## Assignment
When you reach the line with "decorative vase: none" in the listing below, transcribe it and each line after it up to and including the line with "succulent plant: none", exactly and with nothing else.
**** Supplied material
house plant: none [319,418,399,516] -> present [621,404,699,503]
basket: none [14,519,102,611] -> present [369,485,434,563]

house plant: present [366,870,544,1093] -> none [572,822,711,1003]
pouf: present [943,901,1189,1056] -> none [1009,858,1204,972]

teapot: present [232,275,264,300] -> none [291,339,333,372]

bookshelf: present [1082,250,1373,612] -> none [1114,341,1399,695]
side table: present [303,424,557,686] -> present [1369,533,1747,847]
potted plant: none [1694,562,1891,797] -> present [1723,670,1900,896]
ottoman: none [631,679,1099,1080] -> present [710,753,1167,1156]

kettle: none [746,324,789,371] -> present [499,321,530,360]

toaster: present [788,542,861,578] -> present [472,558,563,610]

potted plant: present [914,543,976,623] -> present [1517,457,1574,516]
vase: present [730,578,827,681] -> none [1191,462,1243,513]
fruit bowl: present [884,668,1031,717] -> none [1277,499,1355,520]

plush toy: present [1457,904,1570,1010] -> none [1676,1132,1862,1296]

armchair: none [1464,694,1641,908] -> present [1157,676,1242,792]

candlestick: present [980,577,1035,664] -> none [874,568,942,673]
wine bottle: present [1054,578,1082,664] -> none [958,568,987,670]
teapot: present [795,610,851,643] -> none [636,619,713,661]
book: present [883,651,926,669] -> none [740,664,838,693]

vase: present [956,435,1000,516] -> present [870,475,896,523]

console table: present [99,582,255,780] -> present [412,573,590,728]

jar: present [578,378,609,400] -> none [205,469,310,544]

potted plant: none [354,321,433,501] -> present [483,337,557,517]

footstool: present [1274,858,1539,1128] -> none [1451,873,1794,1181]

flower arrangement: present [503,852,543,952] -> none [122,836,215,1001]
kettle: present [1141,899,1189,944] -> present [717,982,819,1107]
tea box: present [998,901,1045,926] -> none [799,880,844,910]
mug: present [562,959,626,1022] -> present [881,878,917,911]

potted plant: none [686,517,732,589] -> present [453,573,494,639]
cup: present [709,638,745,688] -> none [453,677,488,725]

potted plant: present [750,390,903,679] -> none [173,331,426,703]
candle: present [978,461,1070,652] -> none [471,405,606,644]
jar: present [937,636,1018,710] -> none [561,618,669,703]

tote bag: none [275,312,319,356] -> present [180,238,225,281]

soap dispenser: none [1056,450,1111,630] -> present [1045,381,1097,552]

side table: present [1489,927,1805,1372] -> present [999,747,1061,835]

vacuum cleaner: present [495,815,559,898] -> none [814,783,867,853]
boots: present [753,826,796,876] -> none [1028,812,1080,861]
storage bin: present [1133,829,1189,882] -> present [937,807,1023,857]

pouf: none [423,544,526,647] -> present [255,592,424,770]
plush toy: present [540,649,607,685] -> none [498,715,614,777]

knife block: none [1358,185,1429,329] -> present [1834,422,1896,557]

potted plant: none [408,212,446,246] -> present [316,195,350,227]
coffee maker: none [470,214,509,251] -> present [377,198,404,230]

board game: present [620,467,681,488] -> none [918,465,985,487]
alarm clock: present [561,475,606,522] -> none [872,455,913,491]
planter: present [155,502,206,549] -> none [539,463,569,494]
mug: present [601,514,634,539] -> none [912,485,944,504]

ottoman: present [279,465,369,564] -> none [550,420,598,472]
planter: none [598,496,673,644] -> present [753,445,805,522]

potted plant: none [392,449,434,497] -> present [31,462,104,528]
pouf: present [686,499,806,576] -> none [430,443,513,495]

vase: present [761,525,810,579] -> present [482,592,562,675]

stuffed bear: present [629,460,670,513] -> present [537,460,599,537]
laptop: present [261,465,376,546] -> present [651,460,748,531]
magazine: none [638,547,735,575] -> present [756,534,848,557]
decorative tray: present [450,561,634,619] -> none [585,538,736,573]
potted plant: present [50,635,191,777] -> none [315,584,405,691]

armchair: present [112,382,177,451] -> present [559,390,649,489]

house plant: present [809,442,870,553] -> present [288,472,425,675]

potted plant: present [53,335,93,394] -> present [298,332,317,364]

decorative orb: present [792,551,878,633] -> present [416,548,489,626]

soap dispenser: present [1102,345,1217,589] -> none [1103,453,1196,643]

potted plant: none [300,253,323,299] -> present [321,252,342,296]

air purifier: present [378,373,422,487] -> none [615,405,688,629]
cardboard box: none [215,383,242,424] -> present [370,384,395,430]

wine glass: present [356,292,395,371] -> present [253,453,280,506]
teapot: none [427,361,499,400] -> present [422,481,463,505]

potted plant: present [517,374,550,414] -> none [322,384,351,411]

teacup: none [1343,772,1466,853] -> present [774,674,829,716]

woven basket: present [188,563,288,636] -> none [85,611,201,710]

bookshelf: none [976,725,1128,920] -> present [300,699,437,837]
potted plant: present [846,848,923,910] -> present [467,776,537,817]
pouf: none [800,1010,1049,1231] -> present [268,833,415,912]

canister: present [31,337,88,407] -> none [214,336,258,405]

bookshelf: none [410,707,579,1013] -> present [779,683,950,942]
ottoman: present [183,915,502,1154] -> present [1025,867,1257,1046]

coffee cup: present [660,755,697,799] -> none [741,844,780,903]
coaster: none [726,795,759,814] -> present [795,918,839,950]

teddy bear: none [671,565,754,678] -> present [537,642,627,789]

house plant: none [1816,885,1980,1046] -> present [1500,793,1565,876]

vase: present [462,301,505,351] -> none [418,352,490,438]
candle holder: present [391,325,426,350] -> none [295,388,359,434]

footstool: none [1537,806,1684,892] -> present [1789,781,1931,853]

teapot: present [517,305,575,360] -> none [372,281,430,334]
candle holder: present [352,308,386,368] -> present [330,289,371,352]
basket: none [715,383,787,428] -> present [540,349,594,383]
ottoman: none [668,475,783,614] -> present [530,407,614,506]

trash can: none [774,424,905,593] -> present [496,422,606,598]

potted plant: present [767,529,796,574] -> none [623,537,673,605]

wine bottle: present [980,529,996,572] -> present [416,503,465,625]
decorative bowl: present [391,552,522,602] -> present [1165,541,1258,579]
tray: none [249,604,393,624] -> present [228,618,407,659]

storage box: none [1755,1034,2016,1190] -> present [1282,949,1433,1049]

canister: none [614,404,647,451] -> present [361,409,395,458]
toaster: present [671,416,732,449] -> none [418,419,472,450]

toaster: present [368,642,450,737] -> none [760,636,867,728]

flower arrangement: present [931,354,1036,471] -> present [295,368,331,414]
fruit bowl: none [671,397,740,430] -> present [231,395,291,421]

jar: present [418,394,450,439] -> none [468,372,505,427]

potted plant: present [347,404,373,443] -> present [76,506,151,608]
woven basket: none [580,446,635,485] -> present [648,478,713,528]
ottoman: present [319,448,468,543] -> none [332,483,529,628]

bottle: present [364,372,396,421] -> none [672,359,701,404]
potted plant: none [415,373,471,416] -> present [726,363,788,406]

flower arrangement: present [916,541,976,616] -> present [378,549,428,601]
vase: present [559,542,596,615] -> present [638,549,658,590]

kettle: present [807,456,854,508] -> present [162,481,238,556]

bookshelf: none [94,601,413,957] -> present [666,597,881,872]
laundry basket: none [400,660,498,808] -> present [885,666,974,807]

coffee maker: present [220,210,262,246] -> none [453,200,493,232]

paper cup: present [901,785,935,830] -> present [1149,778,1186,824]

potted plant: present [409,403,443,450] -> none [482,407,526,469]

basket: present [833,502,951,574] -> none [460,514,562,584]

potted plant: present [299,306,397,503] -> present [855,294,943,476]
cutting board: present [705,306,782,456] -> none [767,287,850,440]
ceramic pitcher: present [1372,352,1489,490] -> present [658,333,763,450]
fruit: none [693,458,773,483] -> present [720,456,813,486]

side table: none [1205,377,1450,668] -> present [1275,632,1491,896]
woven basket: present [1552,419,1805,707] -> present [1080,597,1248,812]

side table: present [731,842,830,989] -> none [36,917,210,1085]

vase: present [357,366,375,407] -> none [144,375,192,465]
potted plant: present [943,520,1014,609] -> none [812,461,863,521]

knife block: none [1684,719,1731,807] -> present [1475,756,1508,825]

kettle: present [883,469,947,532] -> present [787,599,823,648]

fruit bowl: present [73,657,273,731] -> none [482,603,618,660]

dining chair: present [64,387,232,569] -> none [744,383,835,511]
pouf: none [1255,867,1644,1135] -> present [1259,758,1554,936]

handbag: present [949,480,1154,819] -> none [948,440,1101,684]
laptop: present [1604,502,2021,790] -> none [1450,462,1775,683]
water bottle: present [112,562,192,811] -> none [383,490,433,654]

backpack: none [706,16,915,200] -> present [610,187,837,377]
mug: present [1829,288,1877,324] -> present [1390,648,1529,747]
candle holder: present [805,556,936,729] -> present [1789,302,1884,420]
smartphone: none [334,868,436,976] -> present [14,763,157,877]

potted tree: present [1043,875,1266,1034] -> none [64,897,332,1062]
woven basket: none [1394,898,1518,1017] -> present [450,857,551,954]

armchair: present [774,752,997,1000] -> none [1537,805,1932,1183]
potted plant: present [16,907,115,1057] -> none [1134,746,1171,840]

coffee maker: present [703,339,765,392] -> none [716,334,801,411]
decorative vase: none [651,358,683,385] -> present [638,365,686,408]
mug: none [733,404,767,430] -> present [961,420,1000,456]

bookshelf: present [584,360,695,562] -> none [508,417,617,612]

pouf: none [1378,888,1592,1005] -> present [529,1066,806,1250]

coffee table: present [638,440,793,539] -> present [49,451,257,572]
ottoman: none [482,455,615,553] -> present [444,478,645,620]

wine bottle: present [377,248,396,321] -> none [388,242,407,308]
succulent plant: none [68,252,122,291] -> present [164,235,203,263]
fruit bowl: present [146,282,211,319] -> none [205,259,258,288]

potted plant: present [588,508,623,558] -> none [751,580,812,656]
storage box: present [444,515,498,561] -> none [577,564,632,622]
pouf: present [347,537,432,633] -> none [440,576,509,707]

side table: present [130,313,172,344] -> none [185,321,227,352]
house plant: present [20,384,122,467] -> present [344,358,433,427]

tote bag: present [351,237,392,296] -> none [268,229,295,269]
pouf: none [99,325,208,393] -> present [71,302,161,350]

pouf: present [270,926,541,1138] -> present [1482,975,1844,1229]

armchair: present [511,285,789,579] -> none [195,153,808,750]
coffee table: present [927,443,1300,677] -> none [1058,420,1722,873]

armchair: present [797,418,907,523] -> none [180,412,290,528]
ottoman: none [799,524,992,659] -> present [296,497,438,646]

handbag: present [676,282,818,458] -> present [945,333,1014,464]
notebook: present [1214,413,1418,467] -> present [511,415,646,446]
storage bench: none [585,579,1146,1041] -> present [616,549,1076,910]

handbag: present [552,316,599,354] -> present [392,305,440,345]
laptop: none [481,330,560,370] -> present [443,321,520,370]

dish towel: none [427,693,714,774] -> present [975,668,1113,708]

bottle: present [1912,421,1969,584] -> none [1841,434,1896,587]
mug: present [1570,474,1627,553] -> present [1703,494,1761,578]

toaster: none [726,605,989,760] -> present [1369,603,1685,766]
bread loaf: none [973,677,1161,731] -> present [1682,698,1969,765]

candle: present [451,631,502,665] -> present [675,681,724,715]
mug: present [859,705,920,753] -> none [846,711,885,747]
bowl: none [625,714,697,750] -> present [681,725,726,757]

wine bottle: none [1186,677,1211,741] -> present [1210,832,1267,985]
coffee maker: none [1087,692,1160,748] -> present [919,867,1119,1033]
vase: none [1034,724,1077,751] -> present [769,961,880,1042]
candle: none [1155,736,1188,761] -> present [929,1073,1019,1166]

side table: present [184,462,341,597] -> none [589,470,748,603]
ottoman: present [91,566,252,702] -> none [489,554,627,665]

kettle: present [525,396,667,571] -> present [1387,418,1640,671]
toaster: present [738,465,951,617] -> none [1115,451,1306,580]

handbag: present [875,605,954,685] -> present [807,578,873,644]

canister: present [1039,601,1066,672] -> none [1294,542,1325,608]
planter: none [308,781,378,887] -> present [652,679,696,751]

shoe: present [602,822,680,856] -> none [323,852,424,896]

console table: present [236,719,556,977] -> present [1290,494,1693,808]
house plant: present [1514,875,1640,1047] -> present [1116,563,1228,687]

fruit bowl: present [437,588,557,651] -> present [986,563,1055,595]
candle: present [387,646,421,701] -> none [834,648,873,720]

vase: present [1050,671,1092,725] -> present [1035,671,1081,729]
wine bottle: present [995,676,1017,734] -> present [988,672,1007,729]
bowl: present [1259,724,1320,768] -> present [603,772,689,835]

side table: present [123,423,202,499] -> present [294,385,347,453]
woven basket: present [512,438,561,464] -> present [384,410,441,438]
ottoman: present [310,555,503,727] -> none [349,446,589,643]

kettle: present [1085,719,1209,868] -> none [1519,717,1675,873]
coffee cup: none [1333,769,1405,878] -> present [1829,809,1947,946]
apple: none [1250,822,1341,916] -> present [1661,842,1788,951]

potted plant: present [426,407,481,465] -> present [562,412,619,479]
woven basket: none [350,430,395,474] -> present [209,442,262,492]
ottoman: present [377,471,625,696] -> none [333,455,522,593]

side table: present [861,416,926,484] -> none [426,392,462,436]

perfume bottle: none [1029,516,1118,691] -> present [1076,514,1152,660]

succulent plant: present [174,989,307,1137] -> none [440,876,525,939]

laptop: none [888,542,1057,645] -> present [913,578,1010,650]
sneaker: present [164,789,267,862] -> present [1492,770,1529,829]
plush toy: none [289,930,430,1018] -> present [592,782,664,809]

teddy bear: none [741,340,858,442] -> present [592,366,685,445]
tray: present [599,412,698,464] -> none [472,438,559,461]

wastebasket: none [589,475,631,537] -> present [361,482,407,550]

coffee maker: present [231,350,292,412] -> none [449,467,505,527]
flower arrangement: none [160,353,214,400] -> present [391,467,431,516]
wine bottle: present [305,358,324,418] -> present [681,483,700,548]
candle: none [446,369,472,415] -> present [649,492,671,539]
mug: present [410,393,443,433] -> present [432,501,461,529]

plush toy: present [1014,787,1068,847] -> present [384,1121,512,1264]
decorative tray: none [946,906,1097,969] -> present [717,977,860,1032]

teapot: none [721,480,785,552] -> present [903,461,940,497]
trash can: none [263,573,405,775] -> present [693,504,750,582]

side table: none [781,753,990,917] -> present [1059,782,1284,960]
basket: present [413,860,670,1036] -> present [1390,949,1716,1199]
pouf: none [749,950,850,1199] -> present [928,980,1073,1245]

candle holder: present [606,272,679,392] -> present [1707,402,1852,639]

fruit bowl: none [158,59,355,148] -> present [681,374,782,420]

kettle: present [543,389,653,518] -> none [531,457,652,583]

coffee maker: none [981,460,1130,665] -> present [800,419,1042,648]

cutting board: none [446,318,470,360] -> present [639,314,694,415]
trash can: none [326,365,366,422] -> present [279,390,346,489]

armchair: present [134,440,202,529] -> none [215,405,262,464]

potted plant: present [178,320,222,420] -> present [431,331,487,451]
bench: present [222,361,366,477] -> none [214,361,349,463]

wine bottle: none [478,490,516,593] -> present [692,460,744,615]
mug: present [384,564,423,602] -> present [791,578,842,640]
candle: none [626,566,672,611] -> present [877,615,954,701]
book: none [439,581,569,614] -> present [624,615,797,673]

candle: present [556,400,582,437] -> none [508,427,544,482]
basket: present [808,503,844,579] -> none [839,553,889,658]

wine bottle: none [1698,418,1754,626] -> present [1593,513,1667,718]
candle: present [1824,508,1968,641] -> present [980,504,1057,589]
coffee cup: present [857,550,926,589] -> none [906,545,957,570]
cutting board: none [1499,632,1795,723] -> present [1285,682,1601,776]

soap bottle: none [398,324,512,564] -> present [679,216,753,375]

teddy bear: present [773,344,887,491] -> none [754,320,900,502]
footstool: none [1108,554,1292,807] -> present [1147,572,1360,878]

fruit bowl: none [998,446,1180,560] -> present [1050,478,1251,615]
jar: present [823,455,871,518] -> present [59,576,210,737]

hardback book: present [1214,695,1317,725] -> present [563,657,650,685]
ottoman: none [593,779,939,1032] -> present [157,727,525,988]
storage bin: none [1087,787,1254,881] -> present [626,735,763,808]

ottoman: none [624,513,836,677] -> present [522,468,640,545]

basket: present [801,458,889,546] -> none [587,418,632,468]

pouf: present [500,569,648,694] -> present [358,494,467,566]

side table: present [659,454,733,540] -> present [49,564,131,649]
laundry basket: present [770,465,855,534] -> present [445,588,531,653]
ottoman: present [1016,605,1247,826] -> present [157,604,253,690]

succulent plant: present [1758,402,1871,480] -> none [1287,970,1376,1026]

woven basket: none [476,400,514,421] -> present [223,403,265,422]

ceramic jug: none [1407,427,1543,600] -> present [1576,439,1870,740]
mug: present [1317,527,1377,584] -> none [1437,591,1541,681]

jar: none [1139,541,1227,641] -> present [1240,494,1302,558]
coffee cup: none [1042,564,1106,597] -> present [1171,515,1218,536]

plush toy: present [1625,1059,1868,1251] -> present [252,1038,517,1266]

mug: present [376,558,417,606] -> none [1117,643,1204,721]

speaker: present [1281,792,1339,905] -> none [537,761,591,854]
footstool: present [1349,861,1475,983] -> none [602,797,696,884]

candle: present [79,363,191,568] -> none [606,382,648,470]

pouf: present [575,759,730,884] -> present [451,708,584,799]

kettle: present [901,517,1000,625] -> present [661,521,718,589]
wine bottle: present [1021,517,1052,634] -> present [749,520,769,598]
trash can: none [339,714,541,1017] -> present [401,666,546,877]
********
## Completed task
decorative vase: none [651,358,683,385] -> present [638,365,686,408]
mug: none [733,404,767,430] -> present [961,420,1000,456]

bookshelf: present [584,360,695,562] -> none [508,417,617,612]

pouf: none [1378,888,1592,1005] -> present [529,1066,806,1250]

coffee table: present [638,440,793,539] -> present [49,451,257,572]
ottoman: none [482,455,615,553] -> present [444,478,645,620]

wine bottle: present [377,248,396,321] -> none [388,242,407,308]
succulent plant: none [68,252,122,291] -> present [164,235,203,263]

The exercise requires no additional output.